Gather every line from the records below that contains the string "Blues" and copy each one in full. Case counts when matching.

──────── Data for this exercise

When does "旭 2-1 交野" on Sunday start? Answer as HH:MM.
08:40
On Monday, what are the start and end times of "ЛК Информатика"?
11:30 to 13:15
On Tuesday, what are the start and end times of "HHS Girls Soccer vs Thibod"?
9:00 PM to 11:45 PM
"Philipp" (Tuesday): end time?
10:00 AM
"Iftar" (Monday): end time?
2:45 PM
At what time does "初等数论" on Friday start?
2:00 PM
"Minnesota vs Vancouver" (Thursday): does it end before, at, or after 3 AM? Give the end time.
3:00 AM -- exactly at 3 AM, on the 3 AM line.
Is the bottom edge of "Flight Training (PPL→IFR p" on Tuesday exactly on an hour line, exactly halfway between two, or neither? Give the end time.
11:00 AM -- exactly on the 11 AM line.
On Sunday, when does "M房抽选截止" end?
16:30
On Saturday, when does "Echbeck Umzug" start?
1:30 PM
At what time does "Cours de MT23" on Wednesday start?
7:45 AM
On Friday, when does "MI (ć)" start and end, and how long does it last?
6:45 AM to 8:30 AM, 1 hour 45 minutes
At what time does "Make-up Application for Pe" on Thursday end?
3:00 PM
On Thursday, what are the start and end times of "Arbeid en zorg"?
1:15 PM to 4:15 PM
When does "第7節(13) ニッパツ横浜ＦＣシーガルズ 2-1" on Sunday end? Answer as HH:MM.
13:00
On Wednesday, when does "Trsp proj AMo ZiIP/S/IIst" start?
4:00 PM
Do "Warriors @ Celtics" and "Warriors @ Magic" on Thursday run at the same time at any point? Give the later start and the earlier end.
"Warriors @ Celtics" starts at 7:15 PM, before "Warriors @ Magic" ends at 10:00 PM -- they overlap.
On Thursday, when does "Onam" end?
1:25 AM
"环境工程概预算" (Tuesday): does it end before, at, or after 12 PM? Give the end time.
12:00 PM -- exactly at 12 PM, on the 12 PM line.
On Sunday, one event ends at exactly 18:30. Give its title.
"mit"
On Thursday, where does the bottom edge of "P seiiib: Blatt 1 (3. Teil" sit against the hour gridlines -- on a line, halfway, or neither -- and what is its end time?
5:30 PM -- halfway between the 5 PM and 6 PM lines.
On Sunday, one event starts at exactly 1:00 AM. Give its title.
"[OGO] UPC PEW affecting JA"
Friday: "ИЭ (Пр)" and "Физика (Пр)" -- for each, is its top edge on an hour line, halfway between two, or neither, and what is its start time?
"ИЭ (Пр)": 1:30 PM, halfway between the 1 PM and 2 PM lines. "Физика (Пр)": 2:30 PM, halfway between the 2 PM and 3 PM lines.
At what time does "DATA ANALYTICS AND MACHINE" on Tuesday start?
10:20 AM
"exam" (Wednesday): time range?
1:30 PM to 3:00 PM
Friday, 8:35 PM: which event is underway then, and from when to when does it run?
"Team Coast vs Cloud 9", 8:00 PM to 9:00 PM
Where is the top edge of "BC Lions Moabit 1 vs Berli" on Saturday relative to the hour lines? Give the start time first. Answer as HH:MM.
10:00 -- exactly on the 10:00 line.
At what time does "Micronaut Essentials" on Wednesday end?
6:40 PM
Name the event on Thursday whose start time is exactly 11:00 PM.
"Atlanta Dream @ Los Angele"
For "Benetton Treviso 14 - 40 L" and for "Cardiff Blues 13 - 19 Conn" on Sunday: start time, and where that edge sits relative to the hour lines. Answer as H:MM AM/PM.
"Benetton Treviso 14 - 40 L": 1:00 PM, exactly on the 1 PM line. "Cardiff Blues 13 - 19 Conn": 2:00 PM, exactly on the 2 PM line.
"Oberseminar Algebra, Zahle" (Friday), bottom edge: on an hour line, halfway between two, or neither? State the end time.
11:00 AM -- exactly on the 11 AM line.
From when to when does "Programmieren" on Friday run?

────────────────

Response to the exercise:
For "Benetton Treviso 14 - 40 L" and for "Cardiff Blues 13 - 19 Conn" on Sunday: start time, and where that edge sits relative to the hour lines. Answer as H:MM AM/PM.
"Benetton Treviso 14 - 40 L": 1:00 PM, exactly on the 1 PM line. "Cardiff Blues 13 - 19 Conn": 2:00 PM, exactly on the 2 PM line.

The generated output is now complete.